O secretário também destacou que esta auditoria busca avaliar os instrumentos digitais que durante as eleições legislativas, que ocorreram em 13 de março, tiveram problemas com sua plataforma tecnológica, o que causou a interrupção dos serviços aos eleitores durante grande parte do dia, bem como nos processos vinculados a a contagem nos níveis auxiliar e nacional, que também apresentou sérias desvantagens.
Nesse sentido, ele indicou que a inspeção dos sistemas contribui para o exercício de controles preventivos que impedem a ocorrência de riscos, ao mesmo tempo em que enfatiza que uma auditoria antes das eleições presidenciais, a ser realizada em 29 de maio, tem o potencial de mostrar fraquezas e erros a serem corrigidos antes que isso possa causar falhas.
Por fim, indicou que falhas em sistemas informáticos que geram desconfiança nos resultados, como no caso das eleições passadas, têm o potencial de alterar a credibilidade das autoridades eleitorais, porque muitas vezes estão associadas a “ações irregulares ou fraudulentas”, concluindo que o fato de que ocorrem alegações, com base em falhas técnicas “independentemente da existência de malícia ou se é apenas erro humano, tem o potencial de causar sérios danos à estabilidade social do país e danos irreversíveis à imagem da organização eleitoral”.

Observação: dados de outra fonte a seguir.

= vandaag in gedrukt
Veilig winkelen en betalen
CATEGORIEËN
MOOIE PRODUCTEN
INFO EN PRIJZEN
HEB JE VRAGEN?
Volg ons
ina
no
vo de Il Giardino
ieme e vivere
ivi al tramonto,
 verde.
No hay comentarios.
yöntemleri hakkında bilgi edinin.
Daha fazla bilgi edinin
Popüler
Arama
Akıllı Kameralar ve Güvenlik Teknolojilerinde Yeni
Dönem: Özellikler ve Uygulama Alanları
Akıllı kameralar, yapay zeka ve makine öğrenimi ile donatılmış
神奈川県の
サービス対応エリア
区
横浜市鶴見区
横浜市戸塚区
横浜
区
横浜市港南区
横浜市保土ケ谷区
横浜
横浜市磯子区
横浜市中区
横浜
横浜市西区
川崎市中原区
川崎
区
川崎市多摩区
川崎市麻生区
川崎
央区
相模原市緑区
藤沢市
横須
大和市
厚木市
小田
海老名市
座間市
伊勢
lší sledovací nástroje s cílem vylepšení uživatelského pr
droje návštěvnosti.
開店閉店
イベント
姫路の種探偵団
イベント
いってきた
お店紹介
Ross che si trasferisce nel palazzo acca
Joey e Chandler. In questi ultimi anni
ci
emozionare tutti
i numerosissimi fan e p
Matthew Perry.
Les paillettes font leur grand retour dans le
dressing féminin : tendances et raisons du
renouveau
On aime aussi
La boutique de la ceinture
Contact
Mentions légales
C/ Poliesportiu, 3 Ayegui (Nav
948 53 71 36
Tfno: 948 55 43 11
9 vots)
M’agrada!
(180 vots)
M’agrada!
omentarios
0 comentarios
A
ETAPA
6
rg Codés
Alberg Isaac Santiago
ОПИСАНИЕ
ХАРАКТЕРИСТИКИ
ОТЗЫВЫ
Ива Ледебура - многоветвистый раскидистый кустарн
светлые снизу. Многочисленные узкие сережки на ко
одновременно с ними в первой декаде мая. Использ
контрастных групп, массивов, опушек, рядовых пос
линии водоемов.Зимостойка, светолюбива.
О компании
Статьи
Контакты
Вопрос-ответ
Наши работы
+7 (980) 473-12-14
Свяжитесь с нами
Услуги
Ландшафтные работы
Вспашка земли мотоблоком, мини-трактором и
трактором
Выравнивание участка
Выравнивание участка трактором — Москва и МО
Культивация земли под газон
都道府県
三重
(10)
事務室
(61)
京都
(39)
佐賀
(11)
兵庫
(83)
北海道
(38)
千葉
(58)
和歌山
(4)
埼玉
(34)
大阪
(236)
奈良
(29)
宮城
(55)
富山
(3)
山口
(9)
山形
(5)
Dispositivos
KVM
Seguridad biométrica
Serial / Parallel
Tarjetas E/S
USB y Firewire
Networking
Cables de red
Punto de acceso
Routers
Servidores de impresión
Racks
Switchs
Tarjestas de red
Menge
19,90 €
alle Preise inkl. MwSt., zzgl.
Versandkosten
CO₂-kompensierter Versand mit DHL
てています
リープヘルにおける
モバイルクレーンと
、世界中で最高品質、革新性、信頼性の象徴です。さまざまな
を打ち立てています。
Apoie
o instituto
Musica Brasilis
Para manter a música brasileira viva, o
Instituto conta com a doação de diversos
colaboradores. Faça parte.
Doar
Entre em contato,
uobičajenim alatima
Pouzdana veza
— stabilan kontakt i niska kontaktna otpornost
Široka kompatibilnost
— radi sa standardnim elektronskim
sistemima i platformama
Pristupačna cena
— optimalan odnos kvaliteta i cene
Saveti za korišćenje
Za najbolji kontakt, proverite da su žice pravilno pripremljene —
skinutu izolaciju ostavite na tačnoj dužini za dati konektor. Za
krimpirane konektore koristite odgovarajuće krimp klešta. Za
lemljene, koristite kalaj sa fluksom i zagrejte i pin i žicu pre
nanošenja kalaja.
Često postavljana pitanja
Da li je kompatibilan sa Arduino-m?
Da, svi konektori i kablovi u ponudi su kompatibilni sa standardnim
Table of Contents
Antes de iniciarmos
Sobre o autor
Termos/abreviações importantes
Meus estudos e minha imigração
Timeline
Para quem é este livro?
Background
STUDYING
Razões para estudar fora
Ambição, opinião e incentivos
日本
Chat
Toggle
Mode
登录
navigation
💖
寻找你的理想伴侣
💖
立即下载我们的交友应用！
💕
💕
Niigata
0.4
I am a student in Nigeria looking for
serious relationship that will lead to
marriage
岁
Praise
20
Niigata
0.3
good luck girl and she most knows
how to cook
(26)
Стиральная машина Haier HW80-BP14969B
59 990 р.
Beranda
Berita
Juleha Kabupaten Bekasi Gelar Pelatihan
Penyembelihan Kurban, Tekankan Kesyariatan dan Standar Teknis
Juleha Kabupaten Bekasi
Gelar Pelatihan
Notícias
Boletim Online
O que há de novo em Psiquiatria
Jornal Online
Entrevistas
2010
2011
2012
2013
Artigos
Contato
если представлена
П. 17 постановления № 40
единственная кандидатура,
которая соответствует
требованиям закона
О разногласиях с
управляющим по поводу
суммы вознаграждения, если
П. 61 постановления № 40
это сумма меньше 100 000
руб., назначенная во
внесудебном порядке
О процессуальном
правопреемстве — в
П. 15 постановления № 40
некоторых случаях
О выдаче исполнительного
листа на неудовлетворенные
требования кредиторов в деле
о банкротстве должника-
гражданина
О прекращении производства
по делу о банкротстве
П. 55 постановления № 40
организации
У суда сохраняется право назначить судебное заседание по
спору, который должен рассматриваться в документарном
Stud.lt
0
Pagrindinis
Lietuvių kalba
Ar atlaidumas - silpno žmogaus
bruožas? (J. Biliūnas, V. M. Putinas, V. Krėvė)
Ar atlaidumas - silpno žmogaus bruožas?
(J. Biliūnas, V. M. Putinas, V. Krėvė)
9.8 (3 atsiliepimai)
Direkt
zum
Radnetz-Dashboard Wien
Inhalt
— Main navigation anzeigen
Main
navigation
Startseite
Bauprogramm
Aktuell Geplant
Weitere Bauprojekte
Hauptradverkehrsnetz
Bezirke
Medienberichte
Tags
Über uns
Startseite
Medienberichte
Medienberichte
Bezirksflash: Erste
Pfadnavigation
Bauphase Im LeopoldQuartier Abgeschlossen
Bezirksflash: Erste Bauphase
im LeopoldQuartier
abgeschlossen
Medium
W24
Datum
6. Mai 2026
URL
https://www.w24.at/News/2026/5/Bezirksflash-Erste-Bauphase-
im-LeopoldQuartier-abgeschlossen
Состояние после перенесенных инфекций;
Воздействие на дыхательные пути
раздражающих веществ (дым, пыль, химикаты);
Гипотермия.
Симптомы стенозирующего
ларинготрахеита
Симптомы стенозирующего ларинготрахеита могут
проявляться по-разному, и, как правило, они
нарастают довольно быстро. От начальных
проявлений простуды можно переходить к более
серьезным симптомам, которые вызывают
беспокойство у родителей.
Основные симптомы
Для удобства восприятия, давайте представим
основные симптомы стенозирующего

“Com o objetivo de realizar uma inspeção sob o controle da CNE antes ou após a realização das eleições presidenciais, com o objetivo de detectar precocemente fragilidades e riscos em softwares que não foram detectados oportunamente nas eleições legislativas. Da mesma forma, devido à importância do software para a condução do escrutínio nacional pelo CNE, cuja entrega funcional foi feita em 7 de abril de 2022, sem que uma revisão do código-fonte desse sistema tenha sido realizada até aquele momento”, disse o cartório.